Meantime, you seem obsessed with
repealing tax cuts for "millionaires and
billionaires." Contrary to what you might
assume, I didn't start with any advantages
and neither did most of the successful
people I know. I am the grandson of
immigrants who came to this country seeking
basic economic and personal liberty. My
parents worked tirelessly to build on that
opportunity. My first job was as a day
laborer on the construction of the Long
Island Expressway more than 50 years ago.

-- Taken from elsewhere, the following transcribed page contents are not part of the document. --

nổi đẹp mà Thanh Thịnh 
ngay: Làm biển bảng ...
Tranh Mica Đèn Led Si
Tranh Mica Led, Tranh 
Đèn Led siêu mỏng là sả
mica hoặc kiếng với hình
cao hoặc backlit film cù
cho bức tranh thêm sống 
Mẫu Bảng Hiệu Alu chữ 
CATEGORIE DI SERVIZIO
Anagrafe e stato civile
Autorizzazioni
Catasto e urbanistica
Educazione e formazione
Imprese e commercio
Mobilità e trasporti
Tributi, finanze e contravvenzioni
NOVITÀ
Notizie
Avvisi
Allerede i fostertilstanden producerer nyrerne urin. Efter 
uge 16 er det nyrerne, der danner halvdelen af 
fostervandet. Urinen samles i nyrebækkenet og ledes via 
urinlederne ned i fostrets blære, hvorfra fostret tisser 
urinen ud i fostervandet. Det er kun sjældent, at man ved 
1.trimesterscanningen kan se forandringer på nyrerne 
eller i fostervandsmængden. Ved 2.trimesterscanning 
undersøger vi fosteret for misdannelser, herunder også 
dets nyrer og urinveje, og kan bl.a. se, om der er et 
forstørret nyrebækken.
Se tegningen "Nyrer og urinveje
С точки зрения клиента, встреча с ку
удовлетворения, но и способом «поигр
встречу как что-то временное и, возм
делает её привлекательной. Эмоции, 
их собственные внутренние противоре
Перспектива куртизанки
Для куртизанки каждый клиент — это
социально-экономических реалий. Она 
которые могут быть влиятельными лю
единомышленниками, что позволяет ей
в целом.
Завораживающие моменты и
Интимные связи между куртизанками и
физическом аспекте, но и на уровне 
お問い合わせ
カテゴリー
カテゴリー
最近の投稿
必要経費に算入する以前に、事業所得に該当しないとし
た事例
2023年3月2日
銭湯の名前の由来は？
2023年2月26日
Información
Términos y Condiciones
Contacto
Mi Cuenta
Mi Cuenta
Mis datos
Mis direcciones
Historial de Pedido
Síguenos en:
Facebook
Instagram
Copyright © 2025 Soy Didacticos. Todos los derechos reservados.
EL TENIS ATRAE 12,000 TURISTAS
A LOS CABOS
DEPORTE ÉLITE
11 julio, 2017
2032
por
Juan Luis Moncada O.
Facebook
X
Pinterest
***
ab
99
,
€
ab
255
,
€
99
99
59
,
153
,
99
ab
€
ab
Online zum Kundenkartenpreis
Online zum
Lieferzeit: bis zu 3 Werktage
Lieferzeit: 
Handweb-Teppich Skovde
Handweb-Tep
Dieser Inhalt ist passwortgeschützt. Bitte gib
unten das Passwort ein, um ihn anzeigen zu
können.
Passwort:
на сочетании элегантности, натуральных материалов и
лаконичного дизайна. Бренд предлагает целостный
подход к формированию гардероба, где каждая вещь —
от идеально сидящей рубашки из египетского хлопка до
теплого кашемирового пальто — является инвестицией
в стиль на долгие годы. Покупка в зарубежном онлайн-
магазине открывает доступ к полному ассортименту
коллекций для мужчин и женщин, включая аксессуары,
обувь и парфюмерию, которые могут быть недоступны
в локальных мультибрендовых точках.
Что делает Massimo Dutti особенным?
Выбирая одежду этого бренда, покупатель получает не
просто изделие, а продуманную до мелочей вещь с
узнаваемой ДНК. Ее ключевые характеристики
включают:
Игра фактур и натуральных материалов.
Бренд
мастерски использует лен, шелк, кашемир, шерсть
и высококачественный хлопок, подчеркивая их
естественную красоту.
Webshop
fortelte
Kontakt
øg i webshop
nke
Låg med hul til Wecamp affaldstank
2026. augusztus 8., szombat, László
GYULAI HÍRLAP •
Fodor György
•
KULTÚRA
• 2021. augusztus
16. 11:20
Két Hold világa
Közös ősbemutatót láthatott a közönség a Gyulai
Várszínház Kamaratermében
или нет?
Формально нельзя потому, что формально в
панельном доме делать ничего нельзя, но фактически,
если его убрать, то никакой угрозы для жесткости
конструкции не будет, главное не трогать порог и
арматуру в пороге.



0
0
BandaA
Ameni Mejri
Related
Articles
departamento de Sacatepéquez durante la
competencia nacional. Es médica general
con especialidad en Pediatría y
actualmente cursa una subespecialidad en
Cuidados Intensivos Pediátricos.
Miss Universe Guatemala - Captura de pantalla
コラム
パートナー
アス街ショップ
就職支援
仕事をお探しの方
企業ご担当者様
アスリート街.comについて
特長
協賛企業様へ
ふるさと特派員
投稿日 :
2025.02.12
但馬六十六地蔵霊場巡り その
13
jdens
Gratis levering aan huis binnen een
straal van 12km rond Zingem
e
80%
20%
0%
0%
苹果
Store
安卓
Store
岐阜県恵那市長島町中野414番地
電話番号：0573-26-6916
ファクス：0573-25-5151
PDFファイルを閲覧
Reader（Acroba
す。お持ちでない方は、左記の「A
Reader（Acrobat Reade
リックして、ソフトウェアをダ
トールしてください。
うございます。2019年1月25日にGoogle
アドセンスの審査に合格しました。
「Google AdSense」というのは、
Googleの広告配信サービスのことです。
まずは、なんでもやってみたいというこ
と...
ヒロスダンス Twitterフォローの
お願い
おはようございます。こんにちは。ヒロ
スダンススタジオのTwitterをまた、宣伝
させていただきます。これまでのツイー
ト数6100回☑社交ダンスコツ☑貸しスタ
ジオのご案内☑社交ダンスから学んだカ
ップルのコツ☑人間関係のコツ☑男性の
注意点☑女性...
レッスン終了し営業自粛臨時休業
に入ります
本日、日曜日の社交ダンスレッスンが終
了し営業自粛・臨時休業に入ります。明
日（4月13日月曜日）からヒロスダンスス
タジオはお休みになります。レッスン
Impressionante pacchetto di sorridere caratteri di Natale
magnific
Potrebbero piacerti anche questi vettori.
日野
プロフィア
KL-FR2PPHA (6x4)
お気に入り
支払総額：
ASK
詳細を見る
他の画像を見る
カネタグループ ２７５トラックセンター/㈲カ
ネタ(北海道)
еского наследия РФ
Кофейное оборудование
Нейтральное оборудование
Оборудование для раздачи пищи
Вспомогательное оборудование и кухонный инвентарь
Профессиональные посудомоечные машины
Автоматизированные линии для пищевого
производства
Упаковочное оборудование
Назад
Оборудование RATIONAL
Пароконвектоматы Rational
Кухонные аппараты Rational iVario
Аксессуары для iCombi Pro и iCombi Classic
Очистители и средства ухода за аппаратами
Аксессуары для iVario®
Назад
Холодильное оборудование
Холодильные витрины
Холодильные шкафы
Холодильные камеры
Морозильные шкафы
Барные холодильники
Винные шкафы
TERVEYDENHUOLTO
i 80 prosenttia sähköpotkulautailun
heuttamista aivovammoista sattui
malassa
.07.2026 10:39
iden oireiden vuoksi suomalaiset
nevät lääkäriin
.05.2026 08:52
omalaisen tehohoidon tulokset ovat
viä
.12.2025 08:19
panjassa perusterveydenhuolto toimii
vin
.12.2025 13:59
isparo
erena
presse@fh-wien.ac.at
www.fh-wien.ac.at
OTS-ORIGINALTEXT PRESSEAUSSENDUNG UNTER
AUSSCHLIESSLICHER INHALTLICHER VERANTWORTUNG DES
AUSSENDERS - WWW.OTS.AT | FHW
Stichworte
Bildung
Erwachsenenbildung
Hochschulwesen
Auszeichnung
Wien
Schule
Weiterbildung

The wealth that was created by my
investments wasn't put into a giant swimming
pool as so many elected demagogues seem to
imagine. Instead it benefitted our
employees, their families and our community
at large.
I stand behind no one in my enthusiasm
and dedication to improving our society and
especially our health care. It's worth
adding that it makes little sense to send
Treasury checks to high net-worth people in
the form of Social Security. That includes
you, me and scores of members of Congress.
Why not cut through that red tape, Mr.
President, and apply a basic means test to
that program? Just make sure that money
actually reduces federal spending and isn't
simply shifted elsewhere. I guarantee you
that many millionaires and billionaires will
gladly forego it—as my wife and I already do
when we forward those checks each month to
charity.
It's not too late to include the voices of experienced business people in your efforts, small business owners in particular. Americans would be right to wonder why you haven't already.
Mr. Langone, a former director of the New York Stock Exchange and co-founder of Home Depot, is chairman of Invemed Associates.